--- Data ---
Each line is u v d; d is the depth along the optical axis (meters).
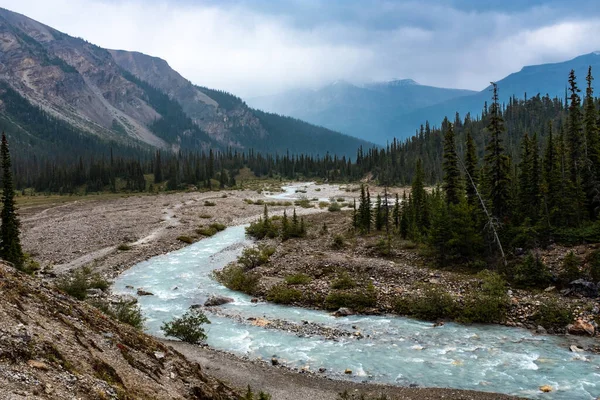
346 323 29.05
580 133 45.81
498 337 25.95
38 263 45.19
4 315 11.54
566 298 29.84
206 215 84.81
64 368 10.59
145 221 76.94
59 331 12.70
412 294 32.38
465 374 20.98
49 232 64.75
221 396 16.09
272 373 21.19
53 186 151.00
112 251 52.59
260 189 152.75
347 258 43.00
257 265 44.94
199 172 171.50
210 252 54.38
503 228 40.12
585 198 41.19
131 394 11.52
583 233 36.94
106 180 156.75
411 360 22.84
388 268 38.84
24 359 9.94
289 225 60.84
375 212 65.62
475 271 37.62
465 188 48.53
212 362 22.12
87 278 38.91
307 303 33.38
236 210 94.25
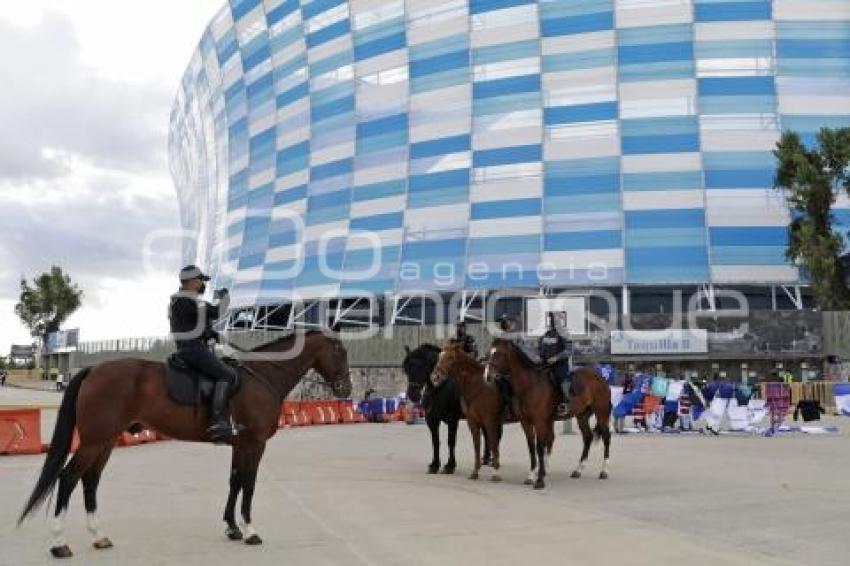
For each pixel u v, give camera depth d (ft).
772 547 29.14
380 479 49.42
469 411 49.47
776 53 158.30
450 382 52.44
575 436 86.48
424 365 52.70
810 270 128.57
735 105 155.43
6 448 63.93
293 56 199.31
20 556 27.58
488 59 168.35
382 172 171.63
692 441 77.97
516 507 38.24
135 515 35.73
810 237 127.75
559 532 31.89
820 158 130.72
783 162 133.18
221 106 229.45
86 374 29.27
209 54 240.12
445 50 172.65
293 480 48.78
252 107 210.38
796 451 66.69
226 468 54.54
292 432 93.30
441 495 42.42
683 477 49.98
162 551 28.37
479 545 29.40
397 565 26.30
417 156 168.55
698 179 151.02
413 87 174.09
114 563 26.55
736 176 150.92
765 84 156.56
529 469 55.36
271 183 194.80
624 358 132.46
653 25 161.27
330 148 182.80
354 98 182.39
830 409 120.16
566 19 165.07
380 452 67.77
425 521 34.42
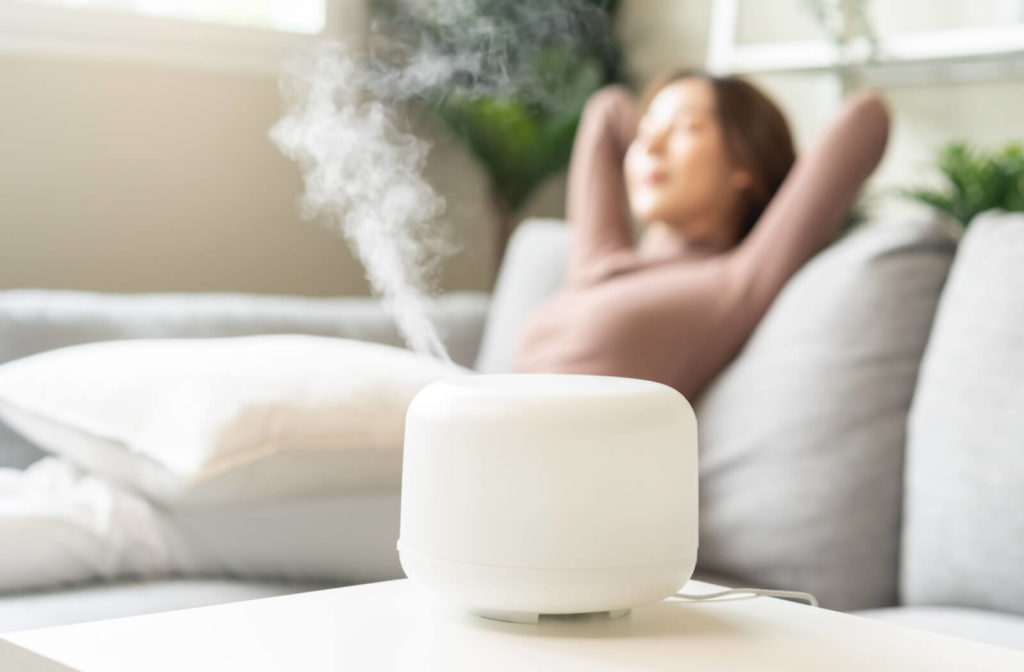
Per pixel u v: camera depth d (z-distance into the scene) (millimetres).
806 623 611
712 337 1370
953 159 2227
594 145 1798
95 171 2395
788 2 2582
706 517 1258
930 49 2338
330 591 666
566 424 565
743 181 1548
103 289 2418
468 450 574
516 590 568
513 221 3117
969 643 577
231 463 1068
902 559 1163
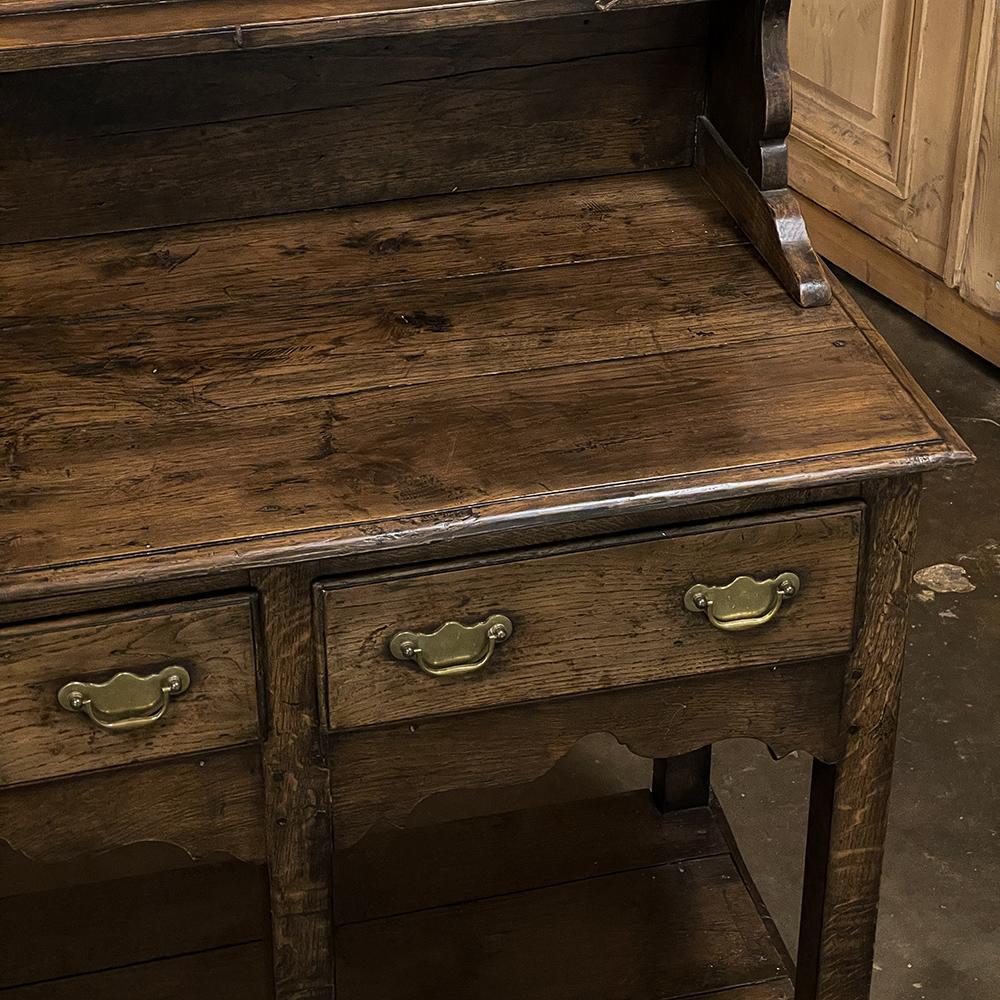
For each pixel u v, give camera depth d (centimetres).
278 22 158
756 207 181
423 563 149
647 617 156
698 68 194
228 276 180
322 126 188
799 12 342
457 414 158
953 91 312
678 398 160
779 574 157
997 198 312
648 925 215
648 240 186
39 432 155
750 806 248
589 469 151
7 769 148
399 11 160
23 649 142
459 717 158
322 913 166
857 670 165
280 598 147
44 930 213
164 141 184
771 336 169
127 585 140
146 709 148
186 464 151
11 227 185
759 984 208
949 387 332
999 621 278
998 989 220
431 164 193
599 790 252
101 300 176
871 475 151
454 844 227
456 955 210
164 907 216
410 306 175
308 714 154
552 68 190
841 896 181
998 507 302
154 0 158
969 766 252
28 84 177
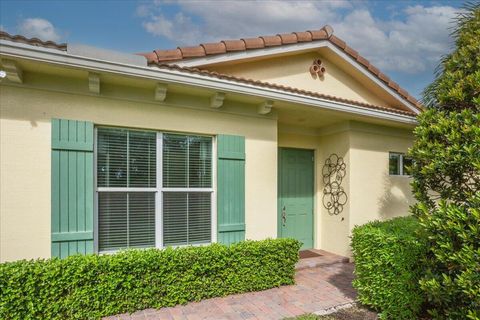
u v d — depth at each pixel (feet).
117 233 13.67
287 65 20.08
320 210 23.09
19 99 11.88
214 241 15.83
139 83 13.33
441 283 9.82
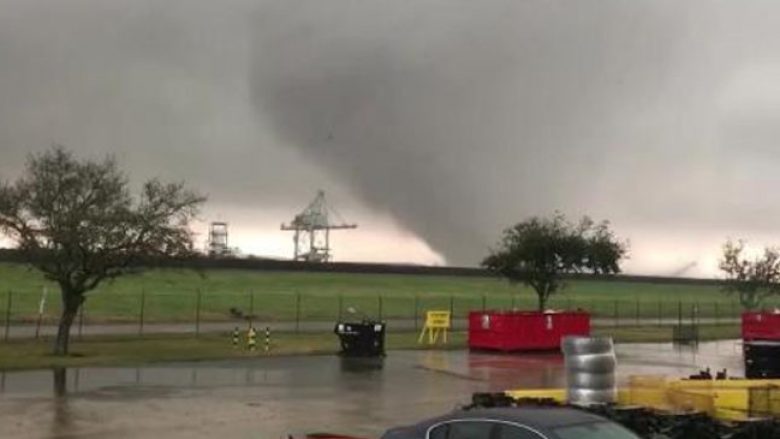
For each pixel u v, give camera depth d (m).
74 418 19.92
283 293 90.88
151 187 51.66
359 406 22.66
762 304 92.06
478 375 31.22
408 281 123.38
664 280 172.38
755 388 16.64
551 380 29.72
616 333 56.34
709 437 15.18
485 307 79.44
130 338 44.47
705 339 53.78
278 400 23.61
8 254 58.28
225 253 134.62
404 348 43.09
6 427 18.58
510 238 56.97
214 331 50.84
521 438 8.84
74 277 36.44
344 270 134.25
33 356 34.16
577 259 54.22
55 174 36.00
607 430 8.97
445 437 9.44
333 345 42.53
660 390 16.94
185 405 22.30
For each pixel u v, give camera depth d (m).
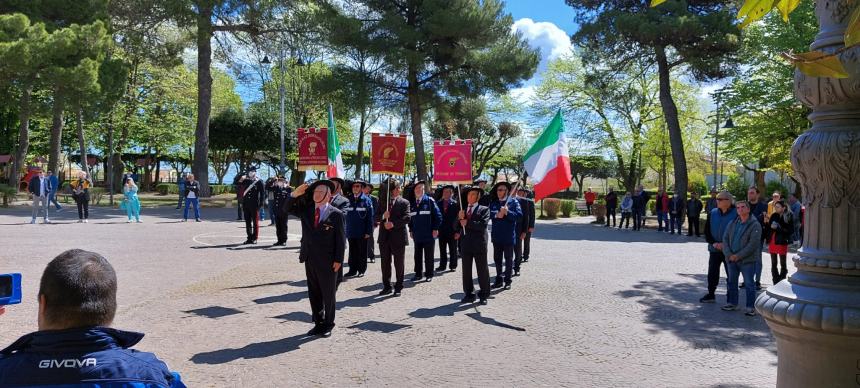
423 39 29.20
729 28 24.89
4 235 15.46
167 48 31.62
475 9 28.59
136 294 8.93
---
» **Your goal**:
Pictures aside, every entry above must be repeated exactly.

» **Expected output**:
Each line is u v d; d is the depth along the optical axis (meters).
346 323 29.05
580 133 45.81
498 337 25.95
38 263 45.19
4 315 11.54
566 298 29.84
206 215 84.81
64 368 10.59
145 221 76.94
59 331 12.70
412 294 32.38
465 374 20.98
49 232 64.75
221 396 16.09
272 373 21.19
53 186 151.00
112 251 52.59
260 189 152.75
347 258 43.00
257 265 44.94
199 172 171.50
210 252 54.38
503 228 40.12
585 198 41.19
131 394 11.52
583 233 36.94
106 180 156.75
411 360 22.84
388 268 38.84
24 359 9.94
289 225 60.84
375 212 65.62
475 271 37.62
465 188 48.53
212 362 22.12
87 278 38.91
307 303 33.38
236 210 94.25
For each pixel u v, give camera depth d (ft).
772 547 29.14
380 479 49.42
469 411 49.47
776 53 158.30
450 382 52.44
575 436 86.48
424 365 52.70
810 270 128.57
735 105 155.43
6 448 63.93
293 56 199.31
20 556 27.58
488 59 168.35
382 172 171.63
692 441 77.97
516 507 38.24
135 515 35.73
810 237 127.75
559 532 31.89
820 158 130.72
783 162 133.18
221 106 229.45
86 374 29.27
209 54 240.12
445 50 172.65
293 480 48.78
252 107 210.38
796 451 66.69
226 468 54.54
292 432 93.30
441 495 42.42
683 477 49.98
162 551 28.37
479 545 29.40
397 565 26.30
417 156 168.55
698 179 151.02
413 87 174.09
114 563 26.55
736 176 150.92
765 84 156.56
529 469 55.36
271 183 194.80
624 358 132.46
653 25 161.27
330 148 182.80
354 98 182.39
830 409 120.16
566 19 165.07
380 452 67.77
425 521 34.42
Per pixel u v: camera depth d (z-distance into the scene) (millimetres).
806 623 611
712 337 1370
953 159 2227
594 145 1798
95 171 2395
788 2 2582
706 517 1258
930 49 2338
330 591 666
566 424 565
743 181 1548
103 289 2418
468 450 574
516 590 568
513 221 3117
969 643 577
231 463 1068
902 559 1163
For each pixel u v, give camera depth d (centimetres).
278 22 158
756 207 181
423 563 149
647 617 156
698 68 194
228 276 180
322 126 188
799 12 342
457 414 158
953 91 312
678 398 160
779 574 157
997 198 312
648 925 215
648 240 186
39 432 155
750 806 248
589 469 151
7 769 148
399 11 160
23 649 142
459 717 158
322 913 166
857 670 165
280 598 147
44 930 213
164 141 184
771 336 169
127 585 140
146 709 148
186 464 151
11 227 185
759 984 208
949 387 332
999 621 278
998 989 220
431 164 193
599 790 252
101 300 176
871 475 151
454 844 227
456 955 210
164 907 216
410 306 175
308 714 154
552 68 190
841 896 181
998 507 302
154 0 158
969 766 252
28 84 177
u v d — depth at each pixel (feet).
117 233 13.67
287 65 20.08
320 210 23.09
19 99 11.88
214 241 15.83
139 83 13.33
441 283 9.82
For each pixel u v, give camera depth d (m).
74 418 19.92
283 293 90.88
151 187 51.66
359 406 22.66
762 304 92.06
478 375 31.22
408 281 123.38
664 280 172.38
755 388 16.64
551 380 29.72
616 333 56.34
709 437 15.18
485 307 79.44
130 338 44.47
705 339 53.78
278 400 23.61
8 254 58.28
225 253 134.62
404 348 43.09
6 427 18.58
510 238 56.97
214 331 50.84
521 438 8.84
74 277 36.44
344 270 134.25
33 356 34.16
577 259 54.22
55 174 36.00
607 430 8.97
445 437 9.44
333 345 42.53
660 390 16.94
185 405 22.30
For each pixel u v, give camera depth d (m).
423 39 29.20
729 28 24.89
4 235 15.46
167 48 31.62
475 9 28.59
136 294 8.93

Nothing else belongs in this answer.